Activity
Among the records that follow, find the line with "right elbow: (149, 91, -5)" and the line with "right wrist: (435, 608, 13)". Set down those lines and all lines between them exactly, without adding anything.

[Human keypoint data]

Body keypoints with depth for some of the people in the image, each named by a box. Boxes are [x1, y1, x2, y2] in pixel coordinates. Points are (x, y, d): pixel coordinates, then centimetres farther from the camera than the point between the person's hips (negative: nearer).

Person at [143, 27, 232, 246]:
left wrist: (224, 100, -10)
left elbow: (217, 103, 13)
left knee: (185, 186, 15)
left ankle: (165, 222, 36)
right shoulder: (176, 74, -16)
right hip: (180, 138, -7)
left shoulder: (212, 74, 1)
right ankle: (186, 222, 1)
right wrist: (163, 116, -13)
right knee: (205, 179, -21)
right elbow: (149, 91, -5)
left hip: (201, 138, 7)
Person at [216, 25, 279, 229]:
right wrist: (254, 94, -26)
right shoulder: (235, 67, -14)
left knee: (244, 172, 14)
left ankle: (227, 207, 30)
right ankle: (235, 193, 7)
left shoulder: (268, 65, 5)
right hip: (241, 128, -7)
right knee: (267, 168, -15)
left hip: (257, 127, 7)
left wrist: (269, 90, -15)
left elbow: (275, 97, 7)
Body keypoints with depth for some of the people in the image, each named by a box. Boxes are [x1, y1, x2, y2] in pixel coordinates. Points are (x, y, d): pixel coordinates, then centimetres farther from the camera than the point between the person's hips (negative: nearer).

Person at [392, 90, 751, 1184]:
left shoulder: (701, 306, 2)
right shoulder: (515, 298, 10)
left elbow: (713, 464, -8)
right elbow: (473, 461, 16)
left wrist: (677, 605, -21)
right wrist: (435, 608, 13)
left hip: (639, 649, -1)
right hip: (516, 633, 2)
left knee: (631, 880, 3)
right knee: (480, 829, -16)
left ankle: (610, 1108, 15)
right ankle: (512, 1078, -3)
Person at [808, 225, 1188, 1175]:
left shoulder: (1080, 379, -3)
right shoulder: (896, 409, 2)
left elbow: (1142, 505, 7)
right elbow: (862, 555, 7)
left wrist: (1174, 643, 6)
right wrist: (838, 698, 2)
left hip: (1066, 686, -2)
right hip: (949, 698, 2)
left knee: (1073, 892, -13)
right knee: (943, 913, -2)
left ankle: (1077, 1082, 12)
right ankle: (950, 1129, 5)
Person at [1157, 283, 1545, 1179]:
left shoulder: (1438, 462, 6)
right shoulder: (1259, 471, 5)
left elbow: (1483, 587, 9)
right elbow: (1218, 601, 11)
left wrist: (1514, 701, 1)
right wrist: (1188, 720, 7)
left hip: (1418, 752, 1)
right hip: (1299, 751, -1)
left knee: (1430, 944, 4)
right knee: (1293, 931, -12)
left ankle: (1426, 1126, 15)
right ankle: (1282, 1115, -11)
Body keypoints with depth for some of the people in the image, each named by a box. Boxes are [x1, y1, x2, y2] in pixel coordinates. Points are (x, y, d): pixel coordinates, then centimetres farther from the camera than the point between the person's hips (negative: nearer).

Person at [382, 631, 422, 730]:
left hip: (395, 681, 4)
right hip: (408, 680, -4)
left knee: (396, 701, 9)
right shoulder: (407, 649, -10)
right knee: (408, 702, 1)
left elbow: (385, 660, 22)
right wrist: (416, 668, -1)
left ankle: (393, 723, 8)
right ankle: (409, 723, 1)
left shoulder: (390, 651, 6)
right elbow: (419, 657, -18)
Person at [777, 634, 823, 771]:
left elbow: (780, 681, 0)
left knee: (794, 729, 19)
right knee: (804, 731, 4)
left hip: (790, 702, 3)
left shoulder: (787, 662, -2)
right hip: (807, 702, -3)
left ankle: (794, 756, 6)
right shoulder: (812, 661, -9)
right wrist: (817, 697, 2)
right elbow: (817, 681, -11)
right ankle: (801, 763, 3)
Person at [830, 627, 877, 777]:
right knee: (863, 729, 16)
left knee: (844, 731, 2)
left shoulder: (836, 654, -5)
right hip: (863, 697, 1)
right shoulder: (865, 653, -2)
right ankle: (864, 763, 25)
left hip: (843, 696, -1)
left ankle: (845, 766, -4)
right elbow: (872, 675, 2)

Written answer
right elbow: (149, 91, -5)
left hip: (201, 138, 7)
Person at [216, 25, 279, 229]:
right wrist: (254, 94, -26)
right shoulder: (235, 67, -14)
left knee: (244, 172, 14)
left ankle: (227, 207, 30)
right ankle: (235, 193, 7)
left shoulder: (268, 65, 5)
right hip: (241, 128, -7)
right knee: (267, 168, -15)
left hip: (257, 127, 7)
left wrist: (269, 90, -15)
left elbow: (275, 97, 7)
Body keypoints with depth for some of the people in the image, each named by a box. Boxes are [x1, y1, x2, y2] in pixel coordinates. Points are (x, y, d): pixel coordinates, then centimetres farther from the camera than the point between the person's hips (negative: nearer).

Person at [392, 90, 751, 1184]:
left shoulder: (701, 306, 2)
right shoulder: (515, 298, 10)
left elbow: (713, 464, -8)
right elbow: (473, 461, 16)
left wrist: (677, 605, -21)
right wrist: (435, 608, 13)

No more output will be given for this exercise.